Well, maybe it was the way Moroun's company took over the park, installing cyclone fencing, staffing it with a shotgun-toting security guard, and posting a bogus homeland security warning

Or it might have been the way the company built its "ramp to nowhere" without permission to build a bridge, then claimed that the ramp wasn't part of a bridge after all.

There are also reports that the bridge company installed utilities in the park last year without city permission, and the meeting is now taking place before the Michigan Department of Environmental Quality releases a report July 20, on charges that the work increased the possibility of site contamination.

Groups have petitioned against the agreement, state Rep. Stephanie Chang is opposed to it, and former state Rep. Rashida Tlaib does too.

This isn't mere "acrimony." It's about a company that's behaved as if it's above the law, and let everybody know it. It's about a company that has gone back on agreements with no less than the Michigan Department of Transportation over the Gateway Project, which even landed "Matty" Moroun in jail. As Curt Guyette once wrote for MT: "You cannot believe a word that comes from the mouths of these people." Jack Lessenberry once quoted Roy Norton, Canada's consul general in Detroit, as saying, "The Morouns act as if, by virtue of being billionaires, they are entitled to do whatever they want." 
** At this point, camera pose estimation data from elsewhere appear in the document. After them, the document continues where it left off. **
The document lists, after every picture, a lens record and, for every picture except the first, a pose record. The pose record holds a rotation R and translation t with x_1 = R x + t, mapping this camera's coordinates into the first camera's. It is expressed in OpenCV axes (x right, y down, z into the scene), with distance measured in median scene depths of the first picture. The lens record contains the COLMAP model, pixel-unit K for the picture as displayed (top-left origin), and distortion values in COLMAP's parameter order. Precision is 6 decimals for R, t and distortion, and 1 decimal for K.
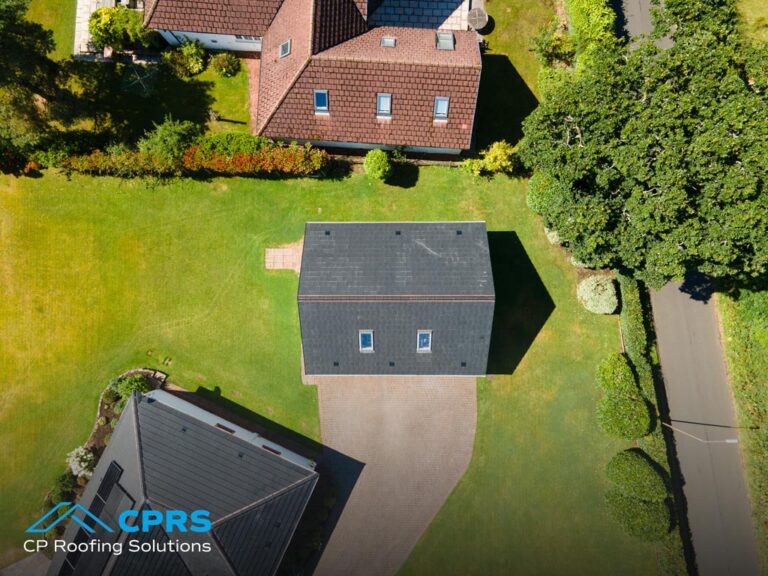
lens RADIAL K [[563.2, 0, 384.0], [0, 563.2, 288.0], [0, 0, 1]] dist [0.004039, 0.067605]
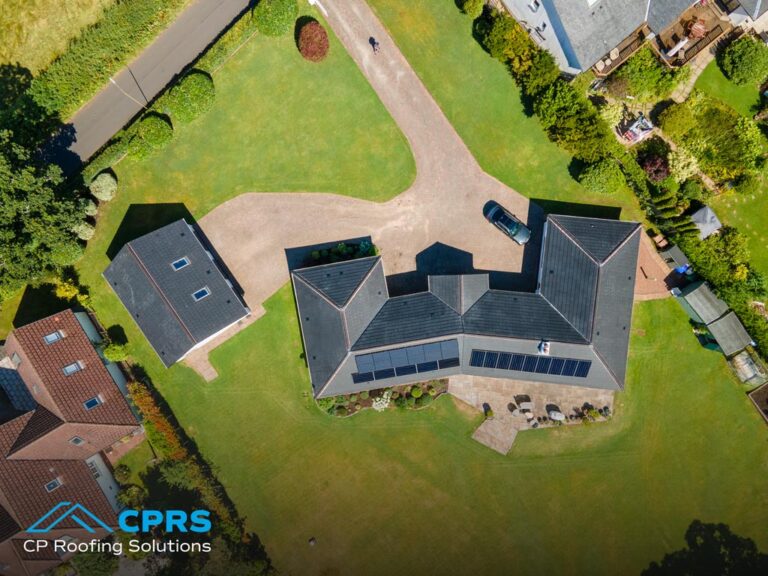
lens RADIAL K [[559.8, 0, 382.2], [0, 559.8, 291.3], [0, 0, 1]] dist [0.013732, 0.053051]
pose [[-0.561937, -0.826872, 0.022578, -0.336122], [0.827004, -0.562171, -0.005321, 0.511495], [0.017092, 0.015682, 0.999731, -0.556605]]
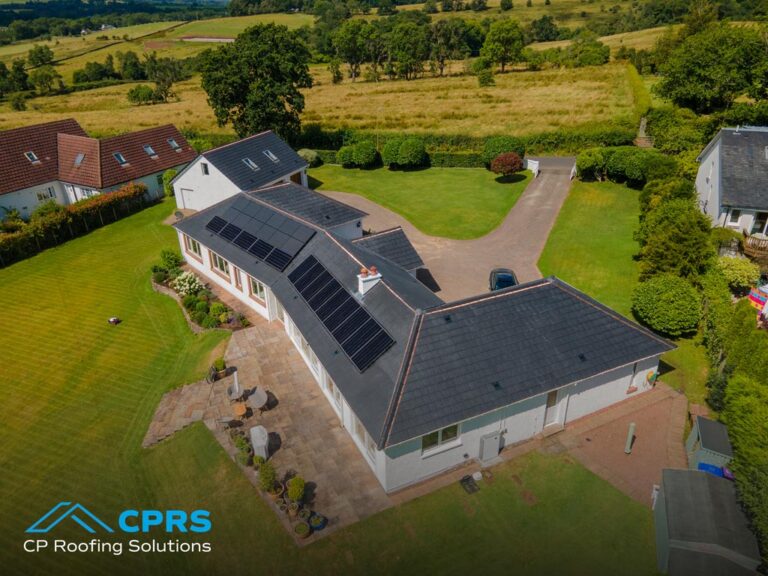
lens RADIAL K [[559.8, 0, 382.2], [0, 559.8, 291.3], [0, 0, 1]] dist [0.013732, 0.053051]
pose [[0.415708, -0.406868, 0.813416, -1.321756], [0.909416, 0.197966, -0.365748, 1.088920], [-0.012217, 0.891778, 0.452309, 0.560501]]
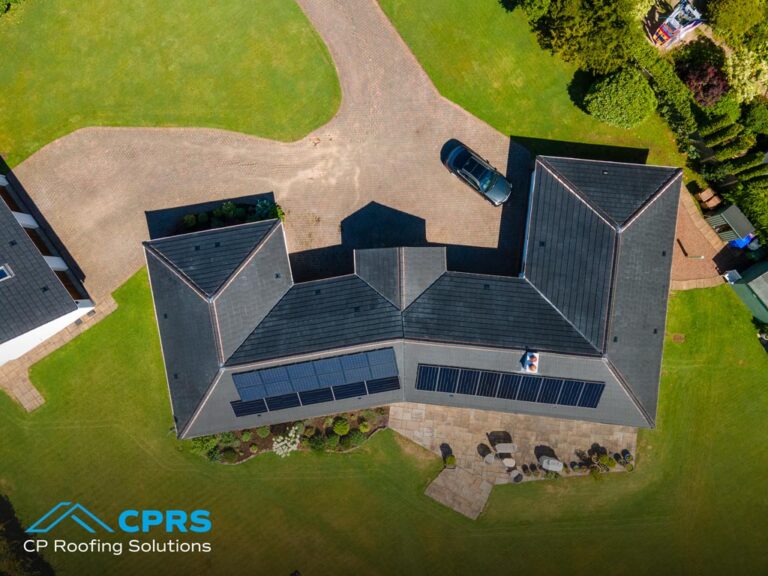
lens RADIAL K [[559.8, 0, 382.2], [0, 559.8, 291.3], [0, 0, 1]] dist [0.013732, 0.053051]
pose [[-0.559622, -0.828214, 0.029725, -0.457349], [0.828619, -0.559807, 0.002486, 0.631101], [0.014582, 0.026022, 0.999555, -0.013140]]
For his part, Mayor Duggan is appearing all the oilier after consorting with the Morouns. The mayor's office has largely conducted negotiations in secret, with some officials going outside their official city email accounts in the process.

There are also  Joel Thurtell's allegations that Duggan staffers lied to two Wayne State University reporters seeking the agreement.

Then there are the word games: The DNR has warned the city that it should not enter any land transaction until the DNR can clear it; the mayor's office says it's not a land transaction, it's an agreement. 

The whole situation, from the Morouns' crocodile tears to Duggan's under-the-table footsie, is classic Detroit politics. It now falls to the city council to see what they can do with it. One thing is certain: Many are watching.